Appliance-Level Anomaly Detection in Nonintrusive Load Monitoring via Power Consumption-Based Feature Analysis

In the majority of current supervised nonintrusive load monitoring (NILM) techniques the characteristics of the training and test datasets are assumed to be constant. However, in practice, a new appliance may be added to the set of electrical appliances, an appliance may be replaced by a new one, the efficiency of an appliance may change during the time, or a fault may occur. All these issues of appliances cause abnormal consumption in total signal and not detecting them reduces the NILM accuracy. In this sense, submetering is widely used to address the above challenge.
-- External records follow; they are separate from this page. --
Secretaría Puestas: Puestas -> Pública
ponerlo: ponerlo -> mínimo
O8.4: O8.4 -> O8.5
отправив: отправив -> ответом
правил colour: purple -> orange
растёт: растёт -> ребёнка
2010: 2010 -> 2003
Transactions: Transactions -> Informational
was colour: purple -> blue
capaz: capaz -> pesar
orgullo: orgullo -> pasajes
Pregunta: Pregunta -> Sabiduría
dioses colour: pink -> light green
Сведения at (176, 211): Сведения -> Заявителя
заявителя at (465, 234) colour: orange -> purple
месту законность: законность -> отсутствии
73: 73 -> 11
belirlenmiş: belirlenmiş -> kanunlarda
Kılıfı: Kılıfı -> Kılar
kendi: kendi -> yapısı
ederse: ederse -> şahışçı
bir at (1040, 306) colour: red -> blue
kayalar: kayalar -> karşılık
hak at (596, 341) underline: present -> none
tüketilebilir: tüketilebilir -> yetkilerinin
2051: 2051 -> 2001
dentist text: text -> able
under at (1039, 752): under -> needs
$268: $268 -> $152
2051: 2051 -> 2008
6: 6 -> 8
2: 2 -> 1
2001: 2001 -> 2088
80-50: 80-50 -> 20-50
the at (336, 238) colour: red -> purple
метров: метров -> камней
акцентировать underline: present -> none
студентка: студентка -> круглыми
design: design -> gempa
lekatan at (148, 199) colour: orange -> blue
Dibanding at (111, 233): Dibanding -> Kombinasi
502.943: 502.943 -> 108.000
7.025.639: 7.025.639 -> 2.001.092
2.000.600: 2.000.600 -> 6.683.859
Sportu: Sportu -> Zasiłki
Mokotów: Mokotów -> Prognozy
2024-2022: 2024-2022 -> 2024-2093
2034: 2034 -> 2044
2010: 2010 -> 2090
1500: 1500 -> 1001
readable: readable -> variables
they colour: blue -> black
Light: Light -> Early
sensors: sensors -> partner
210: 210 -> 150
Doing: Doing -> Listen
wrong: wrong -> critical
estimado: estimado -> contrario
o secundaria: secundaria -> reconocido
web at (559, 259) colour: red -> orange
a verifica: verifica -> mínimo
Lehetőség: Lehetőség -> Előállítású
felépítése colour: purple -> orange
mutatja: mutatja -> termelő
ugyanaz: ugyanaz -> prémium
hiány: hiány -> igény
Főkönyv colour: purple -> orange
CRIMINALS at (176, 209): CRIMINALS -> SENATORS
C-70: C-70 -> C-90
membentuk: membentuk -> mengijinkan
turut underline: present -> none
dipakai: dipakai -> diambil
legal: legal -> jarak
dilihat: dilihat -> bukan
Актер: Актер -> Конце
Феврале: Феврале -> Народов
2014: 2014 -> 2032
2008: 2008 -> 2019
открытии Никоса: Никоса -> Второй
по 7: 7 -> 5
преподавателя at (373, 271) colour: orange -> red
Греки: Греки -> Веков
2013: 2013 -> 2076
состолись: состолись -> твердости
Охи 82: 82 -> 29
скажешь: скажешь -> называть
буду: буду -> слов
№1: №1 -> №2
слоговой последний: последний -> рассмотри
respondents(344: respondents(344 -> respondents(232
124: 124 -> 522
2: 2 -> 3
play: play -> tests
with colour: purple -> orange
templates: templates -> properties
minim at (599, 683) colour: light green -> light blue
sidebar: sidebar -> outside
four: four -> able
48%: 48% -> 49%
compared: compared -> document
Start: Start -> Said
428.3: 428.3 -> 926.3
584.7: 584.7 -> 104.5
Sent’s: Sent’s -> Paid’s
However, it leads to additional costs for consumers as it requires additional meters, disturbs consumers’ comfort and privacy, and is not scalable. In this paper, the non-intrusive load monitoring approach is utilized to detect the above anomalies based on two main factors: 1) the power distribution and 2) the participation index of appliances. Since the proposed method is nonintrusive it is cost-efficient and accommodates the consumer’s privacy and comfort. Furthermore, detecting all the above appliance anomalies not only increases the NILM accuracy but also reduces energy waste and avoids appliance breakdown. The experimental results prove that the proposed method yields outstanding performance in detecting the aforementioned anomalies.